NSAIDs are the most commonly prescribed drugs for arthritis patients. They are potent analgesics but should not be prescribed in people have had a heart attack or stroke, have heart disease, have a peripheral vascular disease, hypertension, hyperlipidemia diabetes, and are regular smokers.
These are steroid drugs which have very high anti-inflammatory action and can be extremely helpful when used properly in selected patients.
Hydroxychloroquine and chloroquine
Used in RA
Sulfasalazine, Methotrexate, Azathioprine
Used in inflammatory arthritis.
In gouty arthritis.
To treat rheumatoid arthritis and psoriatic arthritis.
Cyclosporine – an immunosuppressant drug, used in combination with methotrexate for RA patients. Although effective, this may be limited by its toxicity.
Diet and Weight Control
This is a very important aspect of management. The patients should avoid foods that cause weight gain.
They should eat plenty of fruit and vegetables, as well as whole grains.

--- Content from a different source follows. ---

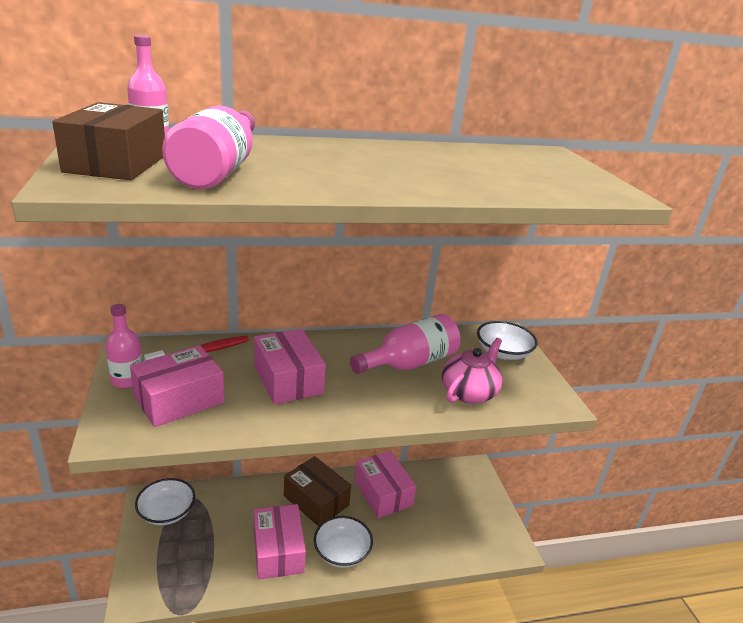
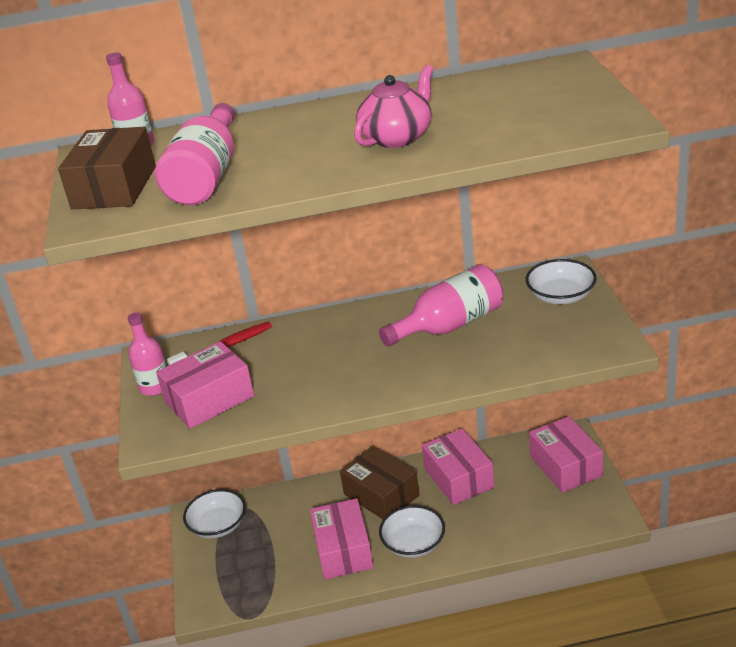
camera: 10 degrees right, 5 degrees up
pink box [254,329,326,404] -> pink box moved to [529,416,603,493]
pink teapot [442,338,503,404] -> pink teapot moved to [354,65,433,148]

Omega-3 essential fatty acids have been shown to relieve some extent the symptoms of rheumatoid arthritis.
Physical Therapy and Occupational Therapy
Physical therapy and occupational therapy help maintain joint mobility and range of motion. Severity and type, age, and the general state of health determine kind of therapy required.
The aim of the physical therapy is to help the patient improve joint stiffness and provide a good range of motion. Physical therapy has been shown to delay the need for surgical intervention in advanced cases.
Occupational therapy helps to manage daily activities so that you put the least strain on the affected joint. This also includes modification of home and workplace, use of splints and aids for activities like dressing, housekeeping, work activities, driving, washing, and bathing, devise a dietary plan if you are overweight or help with decisions like buying the suitable shoe.
Arthritis patients who are physically active generally enjoy better health, are happier, live longer, experience improvements in pain, sleep, day-to-day functioning, and general energy levels.
It is also important to give intermittent rest to the affected joints.
Local pain can be relieved with ice packs or heating pads.
Local analgesic gels are effective in relieving pain.
Joint replacement or arthrodesis may be needed in some cases to relieve the pain.